START RECORDS TO USE

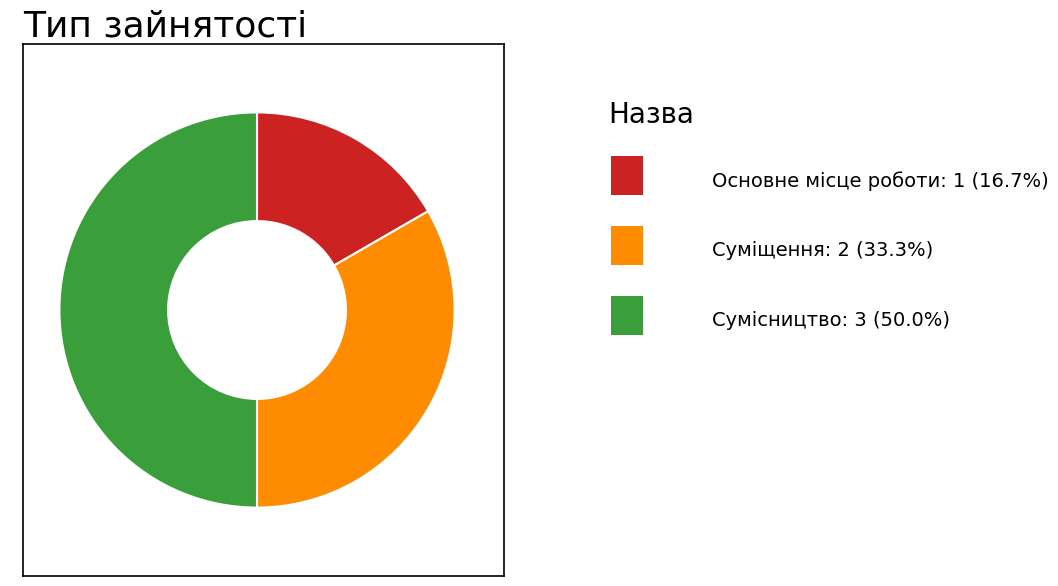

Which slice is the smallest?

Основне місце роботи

END RECORDS TO USE
START RECORDS TO USE

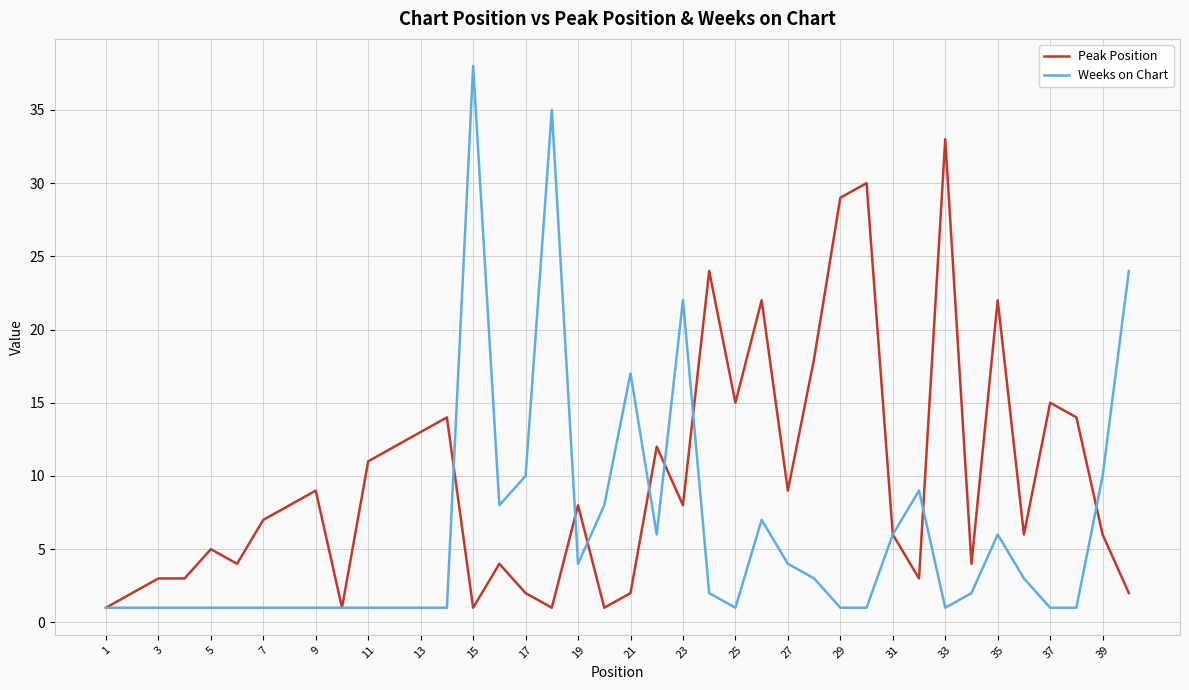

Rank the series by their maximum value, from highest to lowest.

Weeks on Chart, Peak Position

END RECORDS TO USE
START RECORDS TO USE

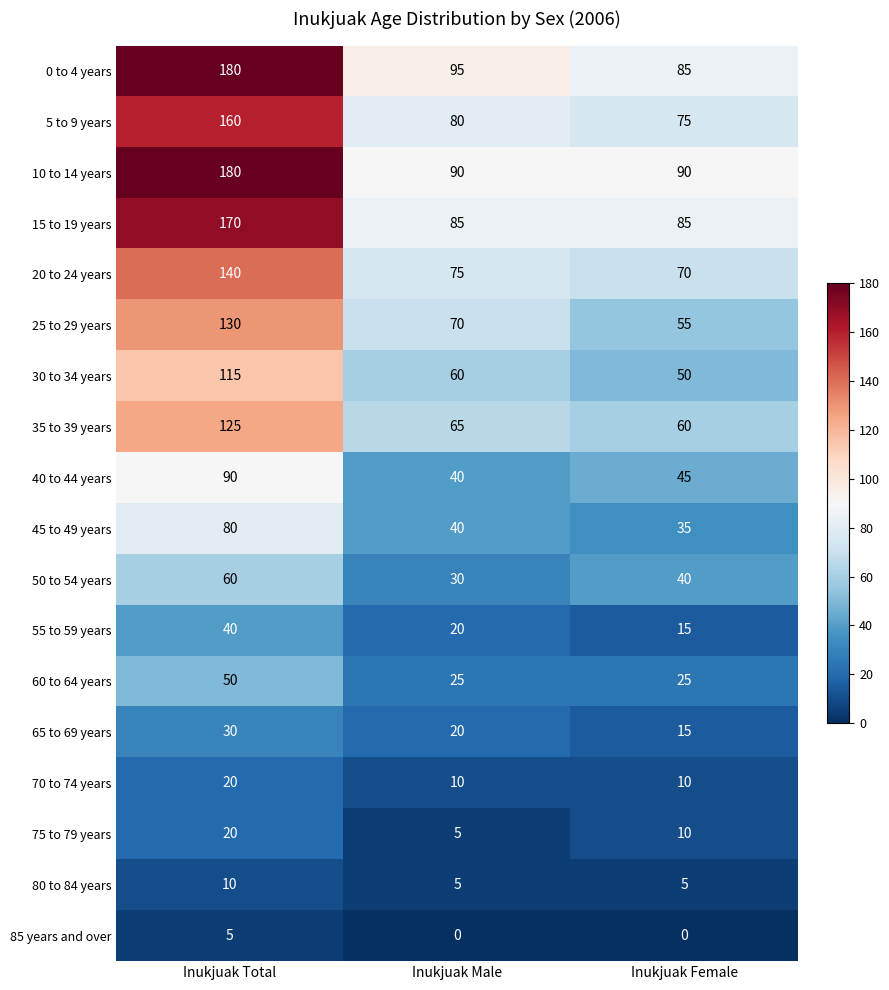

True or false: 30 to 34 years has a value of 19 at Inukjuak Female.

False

END RECORDS TO USE

### ABOUT THIS EXERCISE
List each line in the rows above that contains the string "value", copying the whole line. Treat uppercase and lowercase letters as different.

### RESULT BELOW
Rank the series by their maximum value, from highest to lowest.
True or false: 30 to 34 years has a value of 19 at Inukjuak Female.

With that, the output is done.